* **Task brief**: Output the lines of the data below as a JSON list of strings, one string per line and with blank lines omitted, beginning with the first line and continuing through the line that contains "common name: Peacock".
═══ Records provided ═══
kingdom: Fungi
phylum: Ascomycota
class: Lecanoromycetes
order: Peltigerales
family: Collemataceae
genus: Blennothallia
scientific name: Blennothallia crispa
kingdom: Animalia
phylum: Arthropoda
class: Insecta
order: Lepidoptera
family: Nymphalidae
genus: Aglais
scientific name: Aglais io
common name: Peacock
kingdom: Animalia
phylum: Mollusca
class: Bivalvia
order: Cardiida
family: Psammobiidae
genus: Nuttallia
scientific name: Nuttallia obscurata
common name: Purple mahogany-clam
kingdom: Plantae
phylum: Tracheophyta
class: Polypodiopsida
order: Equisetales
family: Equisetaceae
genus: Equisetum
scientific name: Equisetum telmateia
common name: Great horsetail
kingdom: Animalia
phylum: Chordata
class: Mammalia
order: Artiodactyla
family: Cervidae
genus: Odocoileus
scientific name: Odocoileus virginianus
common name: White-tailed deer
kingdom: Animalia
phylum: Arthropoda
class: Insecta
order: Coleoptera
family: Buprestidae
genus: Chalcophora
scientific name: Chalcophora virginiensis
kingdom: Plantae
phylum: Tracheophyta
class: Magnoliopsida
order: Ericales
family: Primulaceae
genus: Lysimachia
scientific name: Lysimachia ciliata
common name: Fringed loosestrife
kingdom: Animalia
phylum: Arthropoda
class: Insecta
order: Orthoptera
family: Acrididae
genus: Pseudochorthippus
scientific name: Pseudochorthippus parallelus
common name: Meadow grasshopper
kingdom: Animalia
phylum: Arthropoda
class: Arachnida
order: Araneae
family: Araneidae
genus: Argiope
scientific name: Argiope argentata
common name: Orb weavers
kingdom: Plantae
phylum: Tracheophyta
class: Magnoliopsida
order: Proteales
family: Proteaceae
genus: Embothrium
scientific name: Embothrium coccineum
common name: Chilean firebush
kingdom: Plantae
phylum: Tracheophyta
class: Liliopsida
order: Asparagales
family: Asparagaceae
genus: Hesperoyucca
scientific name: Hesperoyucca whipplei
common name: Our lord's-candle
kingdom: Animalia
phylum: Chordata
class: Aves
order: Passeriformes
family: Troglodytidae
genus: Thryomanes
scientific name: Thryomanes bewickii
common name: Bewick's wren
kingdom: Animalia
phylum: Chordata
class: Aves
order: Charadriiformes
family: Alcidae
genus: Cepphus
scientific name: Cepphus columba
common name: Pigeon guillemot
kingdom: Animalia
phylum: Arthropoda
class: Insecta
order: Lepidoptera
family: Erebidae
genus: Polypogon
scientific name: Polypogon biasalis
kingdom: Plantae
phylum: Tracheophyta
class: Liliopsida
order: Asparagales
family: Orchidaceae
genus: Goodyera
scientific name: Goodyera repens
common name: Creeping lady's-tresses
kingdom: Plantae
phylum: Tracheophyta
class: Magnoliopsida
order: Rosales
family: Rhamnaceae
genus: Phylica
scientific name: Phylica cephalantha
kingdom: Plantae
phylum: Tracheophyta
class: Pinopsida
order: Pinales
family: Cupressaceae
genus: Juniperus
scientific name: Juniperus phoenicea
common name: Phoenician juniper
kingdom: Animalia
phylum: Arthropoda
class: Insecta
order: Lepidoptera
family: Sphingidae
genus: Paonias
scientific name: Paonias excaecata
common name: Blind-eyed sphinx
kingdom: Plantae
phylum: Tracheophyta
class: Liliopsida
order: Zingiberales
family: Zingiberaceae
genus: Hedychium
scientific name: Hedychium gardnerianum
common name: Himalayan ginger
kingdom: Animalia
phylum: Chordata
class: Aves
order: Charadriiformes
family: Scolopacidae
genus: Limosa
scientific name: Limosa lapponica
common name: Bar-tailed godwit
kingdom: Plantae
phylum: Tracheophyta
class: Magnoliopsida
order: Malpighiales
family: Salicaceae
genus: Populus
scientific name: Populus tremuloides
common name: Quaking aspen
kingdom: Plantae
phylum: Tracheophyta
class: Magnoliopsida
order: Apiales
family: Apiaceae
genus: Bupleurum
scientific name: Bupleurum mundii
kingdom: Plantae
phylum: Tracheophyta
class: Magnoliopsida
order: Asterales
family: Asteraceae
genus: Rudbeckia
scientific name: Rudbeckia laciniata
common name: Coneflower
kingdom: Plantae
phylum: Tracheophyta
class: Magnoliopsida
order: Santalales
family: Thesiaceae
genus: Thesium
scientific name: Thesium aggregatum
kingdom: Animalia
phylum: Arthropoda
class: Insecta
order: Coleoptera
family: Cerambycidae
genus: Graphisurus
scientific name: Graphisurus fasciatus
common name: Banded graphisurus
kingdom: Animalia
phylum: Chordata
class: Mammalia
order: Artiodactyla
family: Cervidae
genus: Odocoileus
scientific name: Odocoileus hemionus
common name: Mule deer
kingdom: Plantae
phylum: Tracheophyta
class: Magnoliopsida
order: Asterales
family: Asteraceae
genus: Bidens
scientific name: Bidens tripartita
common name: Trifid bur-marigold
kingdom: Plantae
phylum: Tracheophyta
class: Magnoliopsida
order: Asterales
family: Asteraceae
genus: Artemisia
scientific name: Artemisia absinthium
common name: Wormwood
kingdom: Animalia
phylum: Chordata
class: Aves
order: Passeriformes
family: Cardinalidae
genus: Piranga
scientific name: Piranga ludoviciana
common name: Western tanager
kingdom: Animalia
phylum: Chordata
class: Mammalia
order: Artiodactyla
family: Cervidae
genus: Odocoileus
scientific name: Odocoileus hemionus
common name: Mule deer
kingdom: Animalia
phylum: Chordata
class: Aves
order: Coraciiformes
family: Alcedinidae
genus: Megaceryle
═══
* **Task solution**:
[
  "kingdom: Fungi",
  "phylum: Ascomycota",
  "class: Lecanoromycetes",
  "order: Peltigerales",
  "family: Collemataceae",
  "genus: Blennothallia",
  "scientific name: Blennothallia crispa",
  "kingdom: Animalia",
  "phylum: Arthropoda",
  "class: Insecta",
  "order: Lepidoptera",
  "family: Nymphalidae",
  "genus: Aglais",
  "scientific name: Aglais io",
  "common name: Peacock"
]